One attack on a mosque might be called an isolated incident. But when the attack repeats in different mosques, with hate graffiti and threatening letters left, these incidents should be called what they truly are: hate crimes.
This is the main theme of the first novel by Waterloo-based writer Mariam Pirbhai, as she explores how multiple anti-Muslim attacks were wrongly labelled as isolated incidents.
“Everything, however minor, is part of this larger sort of culture, of this larger form of anti-Muslim sentiment,” Pirbhai, a Wilfrid Laurier University English and film professor, told Toronto Star.
“We simply relegate things to an isolated incident affecting a minor community,” said Pirbhai, 52, whose decision to write the novel is premised on the fact that Canadian Muslims are under-represented in Canadian literature.
Pirbhai said she was inspired to write the novel after the shooting massacre in Quebec five years ago which left six Muslim worshippers dead inside the mosque.
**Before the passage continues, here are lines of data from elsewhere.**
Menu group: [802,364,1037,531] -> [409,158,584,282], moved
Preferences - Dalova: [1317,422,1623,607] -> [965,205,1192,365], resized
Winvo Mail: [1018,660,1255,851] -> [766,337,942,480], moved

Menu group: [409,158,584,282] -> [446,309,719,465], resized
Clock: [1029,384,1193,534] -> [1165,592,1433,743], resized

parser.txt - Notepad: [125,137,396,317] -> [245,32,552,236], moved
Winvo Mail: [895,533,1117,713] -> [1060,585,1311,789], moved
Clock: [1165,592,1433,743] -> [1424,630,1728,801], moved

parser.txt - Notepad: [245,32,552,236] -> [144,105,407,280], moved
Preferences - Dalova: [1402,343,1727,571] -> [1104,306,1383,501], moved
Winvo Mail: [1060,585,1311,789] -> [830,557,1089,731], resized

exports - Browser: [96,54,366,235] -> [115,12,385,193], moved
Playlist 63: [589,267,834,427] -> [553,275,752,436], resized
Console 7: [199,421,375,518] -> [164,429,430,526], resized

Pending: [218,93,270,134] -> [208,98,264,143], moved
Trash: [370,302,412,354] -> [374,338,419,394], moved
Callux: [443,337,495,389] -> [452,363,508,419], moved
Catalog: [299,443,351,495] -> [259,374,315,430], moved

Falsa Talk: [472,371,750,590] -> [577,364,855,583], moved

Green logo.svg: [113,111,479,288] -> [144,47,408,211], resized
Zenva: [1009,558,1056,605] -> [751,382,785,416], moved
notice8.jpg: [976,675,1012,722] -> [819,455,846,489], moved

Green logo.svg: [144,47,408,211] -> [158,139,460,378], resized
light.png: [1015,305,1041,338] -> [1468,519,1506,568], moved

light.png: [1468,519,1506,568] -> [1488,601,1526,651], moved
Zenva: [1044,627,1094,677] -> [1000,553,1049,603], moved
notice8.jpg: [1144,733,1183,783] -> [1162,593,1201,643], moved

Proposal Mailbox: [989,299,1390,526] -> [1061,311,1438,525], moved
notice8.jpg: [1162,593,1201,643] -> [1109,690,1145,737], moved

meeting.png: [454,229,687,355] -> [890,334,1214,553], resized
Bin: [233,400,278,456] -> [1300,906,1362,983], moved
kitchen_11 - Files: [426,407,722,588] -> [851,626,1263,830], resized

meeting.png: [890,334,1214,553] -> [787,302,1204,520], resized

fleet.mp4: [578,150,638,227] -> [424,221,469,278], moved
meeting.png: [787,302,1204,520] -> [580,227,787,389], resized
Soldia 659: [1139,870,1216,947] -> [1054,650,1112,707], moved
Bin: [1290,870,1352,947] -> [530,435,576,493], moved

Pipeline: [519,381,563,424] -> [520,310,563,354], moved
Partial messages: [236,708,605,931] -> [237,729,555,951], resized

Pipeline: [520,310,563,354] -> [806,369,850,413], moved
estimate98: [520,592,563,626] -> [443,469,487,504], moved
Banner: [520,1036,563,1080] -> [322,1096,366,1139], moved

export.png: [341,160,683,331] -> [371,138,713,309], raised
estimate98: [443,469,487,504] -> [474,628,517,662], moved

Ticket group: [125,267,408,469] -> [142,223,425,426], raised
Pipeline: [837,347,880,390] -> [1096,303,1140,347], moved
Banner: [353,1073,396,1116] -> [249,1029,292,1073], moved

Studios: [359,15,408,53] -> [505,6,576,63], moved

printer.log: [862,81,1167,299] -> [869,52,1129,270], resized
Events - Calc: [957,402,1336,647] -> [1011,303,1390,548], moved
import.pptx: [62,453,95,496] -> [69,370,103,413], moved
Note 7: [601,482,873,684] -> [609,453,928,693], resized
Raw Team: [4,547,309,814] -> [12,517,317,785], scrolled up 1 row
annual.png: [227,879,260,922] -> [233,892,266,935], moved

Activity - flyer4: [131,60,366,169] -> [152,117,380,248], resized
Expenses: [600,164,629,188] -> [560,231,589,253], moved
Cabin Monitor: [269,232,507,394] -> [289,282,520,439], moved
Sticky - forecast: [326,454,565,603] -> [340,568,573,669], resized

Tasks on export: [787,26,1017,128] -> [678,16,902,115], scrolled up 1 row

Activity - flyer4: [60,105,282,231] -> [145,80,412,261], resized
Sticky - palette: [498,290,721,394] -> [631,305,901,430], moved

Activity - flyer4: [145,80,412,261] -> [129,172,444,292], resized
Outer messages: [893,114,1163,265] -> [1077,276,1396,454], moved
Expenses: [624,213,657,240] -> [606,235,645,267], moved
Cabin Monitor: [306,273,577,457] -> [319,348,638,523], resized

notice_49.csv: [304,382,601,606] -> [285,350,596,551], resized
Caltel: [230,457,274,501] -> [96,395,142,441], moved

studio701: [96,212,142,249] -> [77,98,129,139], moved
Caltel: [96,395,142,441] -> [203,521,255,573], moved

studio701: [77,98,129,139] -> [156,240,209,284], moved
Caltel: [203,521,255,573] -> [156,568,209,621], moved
Other incidents included an attack on a mosque in Alberta; a Cambridge mosque vandalized in 2021; and most disturbing, three generations of the Afzaal family of London deliberately killed by truck in June 2021.
In addition to the major theme of anti-Muslim hate, the book explores how some second-generation youth struggle to fit into the dominant culture. Also, how young Muslim men can be objects of surveillance, and how a young person can be radicalized online.